A. L.-Q.: O século XXI é, portanto, aquele em que se atinge como nunca dantes o organismo humano. Por essa razão, isso modifica algo na apreensão do real pelo discurso analítico?

A. A.: Em que circunstâncias tomamos conhecimento da chegada do ser humano geneticamente modificado? Isto se deu com relação à batalha do autismo, em relação à qual eu havia antevisto que o que estava em jogo não era o que deveriam ser, a saber, o destino desses sujeitos que sofrem e de suas famílias, mais do que as questões econômicas. Os grandes laboratórios – Big Pharma – queriam impor cartografias, torná-las obrigatórias desde o nascimento, para vender testes de rastreio, e então impulsionar as mães a pedirem modificações genéticas do bebê a nascer. Isto começará com as doenças orgânicas potencialmente mortais, mas não ficará nisso. Esses testes farão acreditar que é possível modificar geneticamente os parâmetros psicológicos do ser humano, a fim de obter um controle e uma estandardização do gozo, para assegurar-se de que todos gozam da mesma forma, a partir de objetos fabricados pela ciência. Quando se fala em humano geneticamente modificado, sem se limitar a seu organismo, mas incluindo os parâmetros psicológicos, desliza-se para uma tirania da norma. Diante disso, os psicanalistas devem se manter atentos, somente eles podem tratar as consequências disso no âmbito do gozo.

Quais serão as consequências para a libido, para o gozo, se consideramos hoje o humano geneticamente modificado? Sem dúvida, apesar disso, as formas de sintomas vão se renovar, se reinventar ainda e sempre. Mas em se tratando de sintoma psi, da libido, da parte opaca do gozo que nos habita, podemos apostar que o corpo sexuado permanecerá enigmático. O encontro sexual, seja ele homo ou heterossexual, continuará a ser um enigma. Há muito tempo os cromossomos sexuais X e Y foram decifrados; o encontro sexual, no entanto, não se tornou menos enigmático.

A. L.-Q.: O real da ciência realmente mudou, mas aquele que o discurso analítico testemunha por seu tratamento, esse não muda.

A. A.: De fato, esse impossível, esse real restará idêntico. Há um ponto determinante para a política da psicanálise, que é o fato de que o psicanalista não deve esquecer que depende do real, desse real. Cabe ao psicanalista fazê-lo oscilar, esse real do inconsciente, para um real transferencial, de modo a permitir que cada sujeito, considerado um por um, esclareça o inconsciente do qual é o sujeito. Caso contrário, um destino lhe será preparado sem que saiba, provocando um profundo mal estar, pois o encontro sexuado entre os corpos é fixado a um impossível – bad news.

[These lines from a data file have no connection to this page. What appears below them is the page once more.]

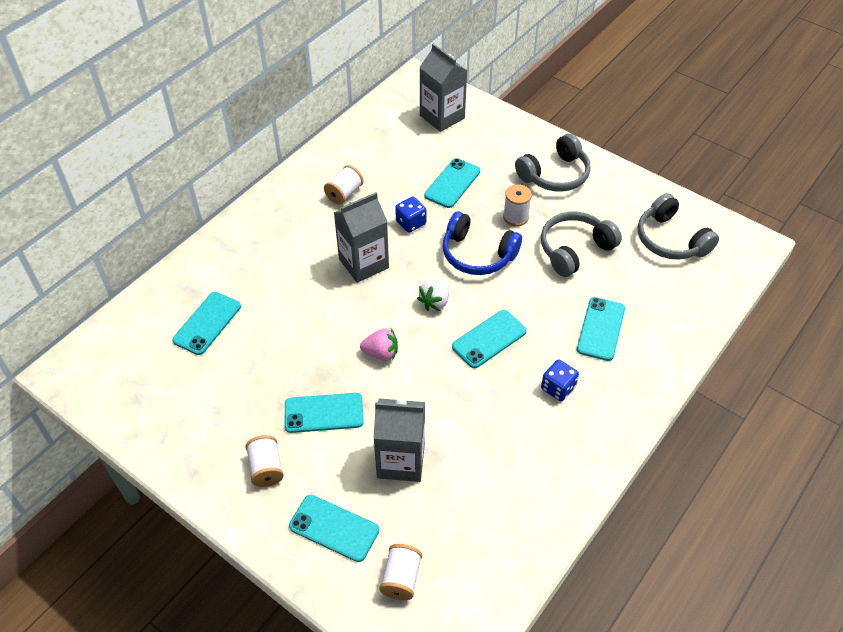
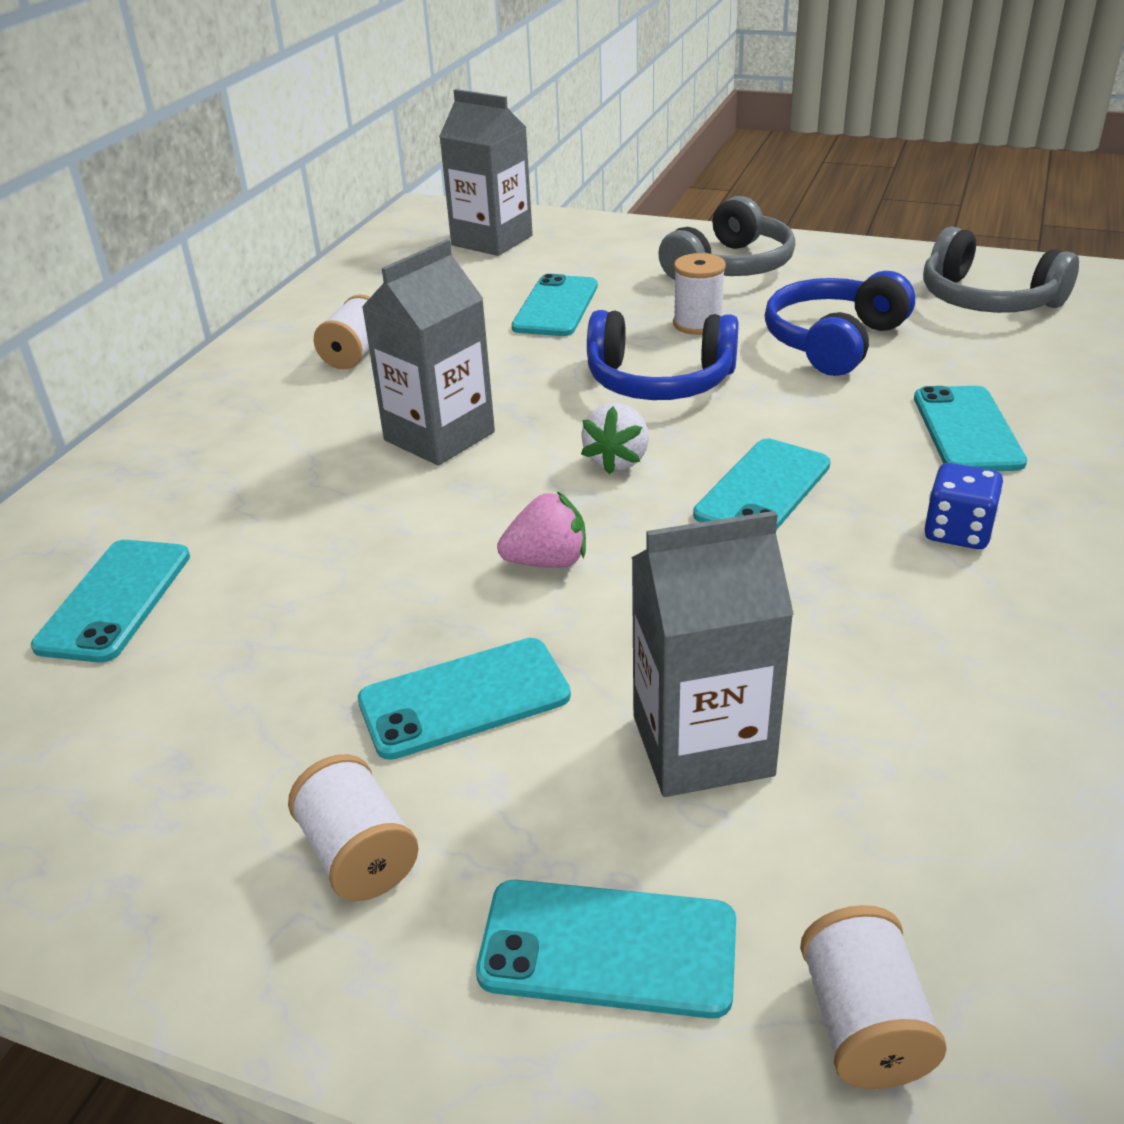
camera: 15 degrees left, 15 degrees down
blue dice [395,196,426,233] -> none
grey headphones [541,212,622,277] -> blue headphones [765,271,915,376]

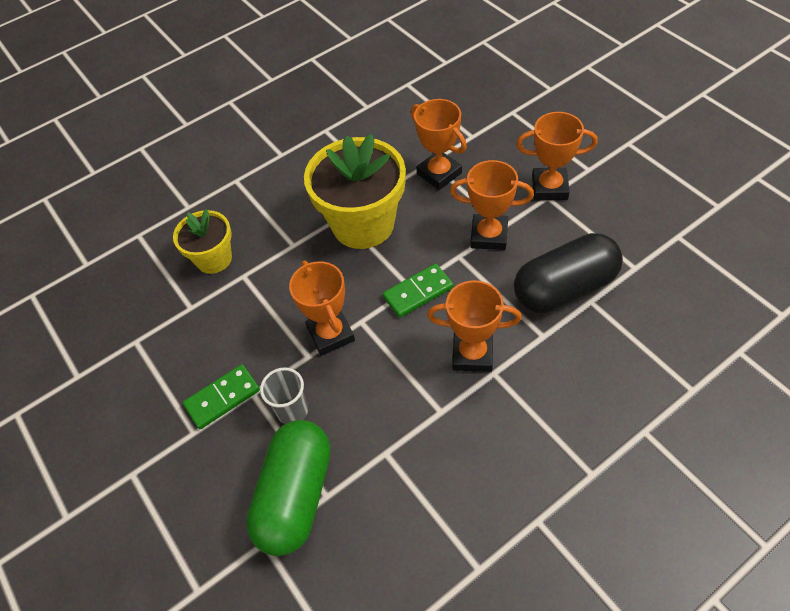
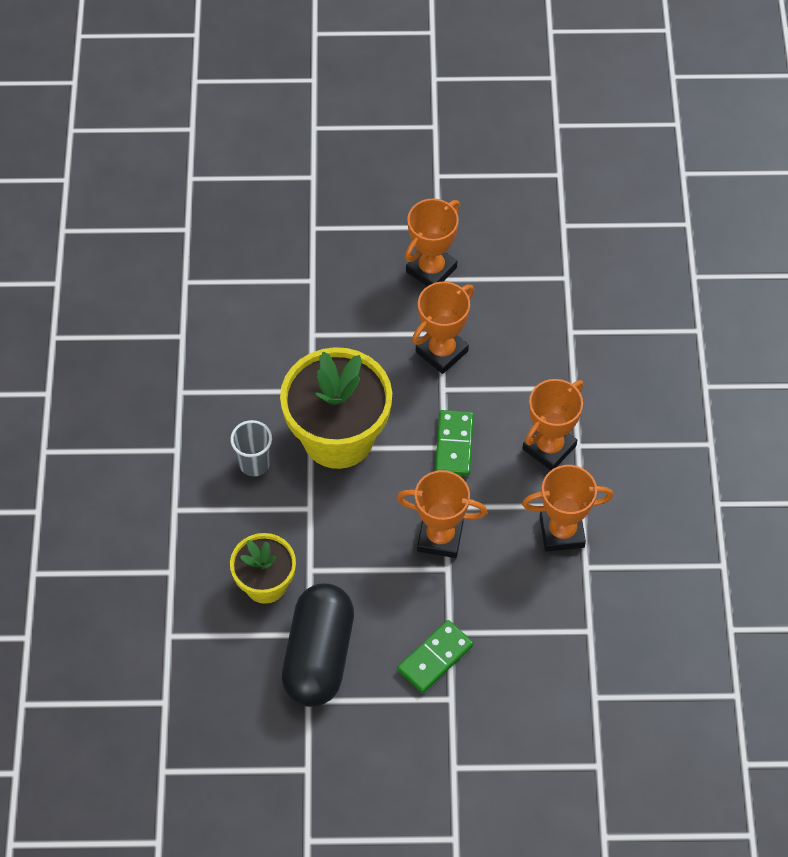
camera: 60 degrees left, 5 degrees up
green domino [183,364,260,429] -> green domino turned 45 degrees clockwise [397,620,474,693]
green capsule [246,420,331,556] -> none
grey cup [260,367,308,424] -> grey cup moved to [230,420,272,476]
orange trophy [411,99,467,190] -> orange trophy moved to [522,465,613,552]
black capsule [514,233,623,313] -> black capsule moved to [282,583,354,707]

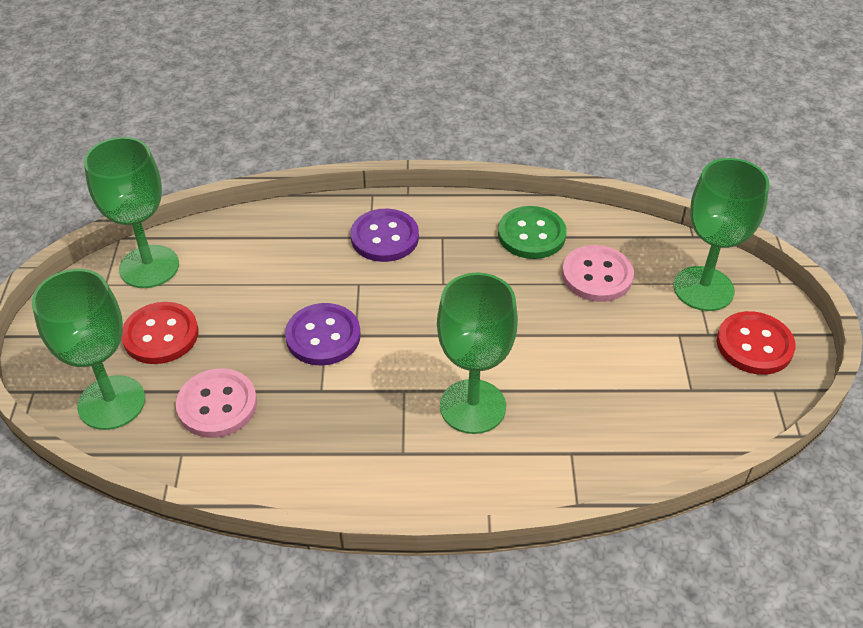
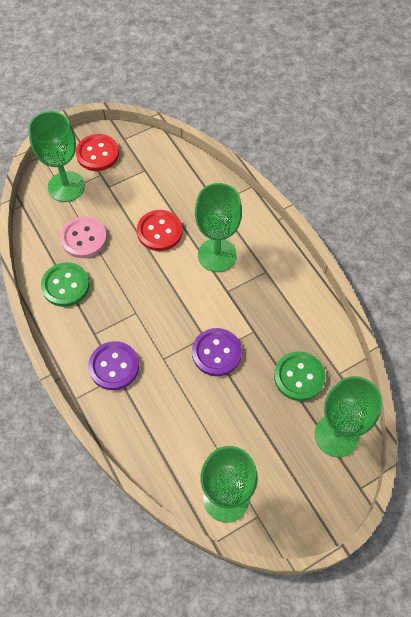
camera: 120 degrees left, 15 degrees up
red button [122,302,199,364] -> red button moved to [137,210,183,251]
pink button [176,369,257,438] -> green button [274,351,325,401]

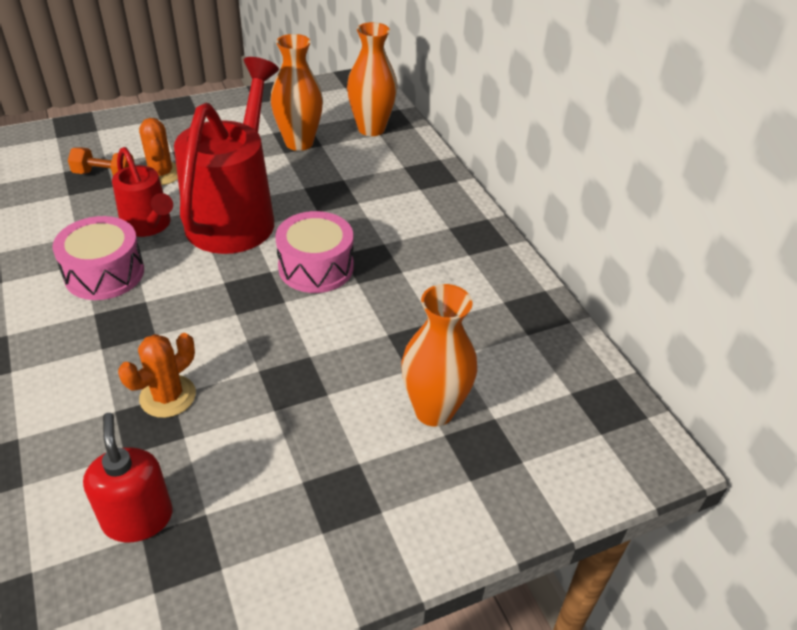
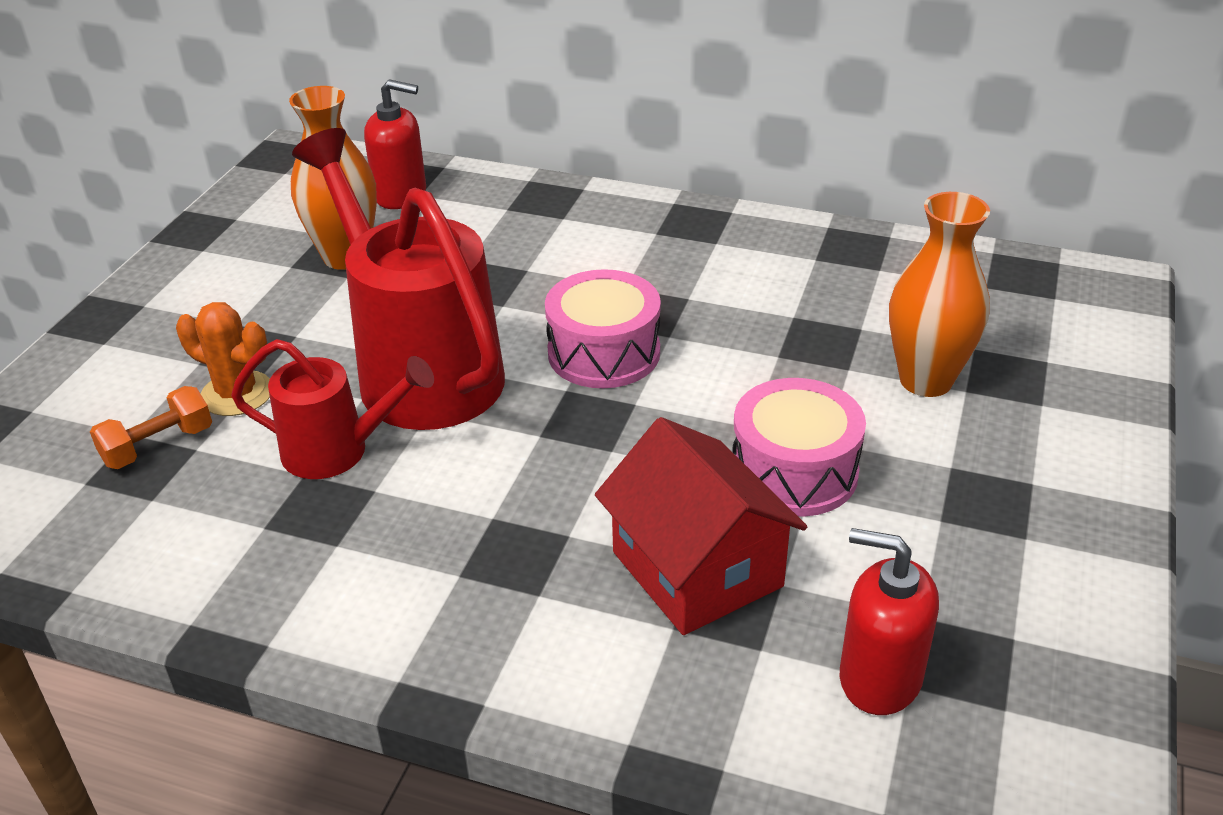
camera: 45 degrees left, 5 degrees down
pink drum [53,216,144,300] -> pink drum moved to [732,378,866,516]
orange cactus [118,333,196,418] -> red house [595,417,807,635]
orange vase [347,22,398,136] -> red soap dispenser [364,79,426,209]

Mas a boa notícia, pois existe uma, é que graças à análise, ao discurso analítico, é possível a cada um inventar o seu modo de fazer par. Se os psicanalistas não se desarmam e apreendem os desafios do século XXI, o futuro da psicanálise está diante dela.

A. L.-Q.: Agnès Aflalo, muito obrigada.


Transcrição e edição: Damien Botté
Tradução: Teresinha N. Meirelles do Prado.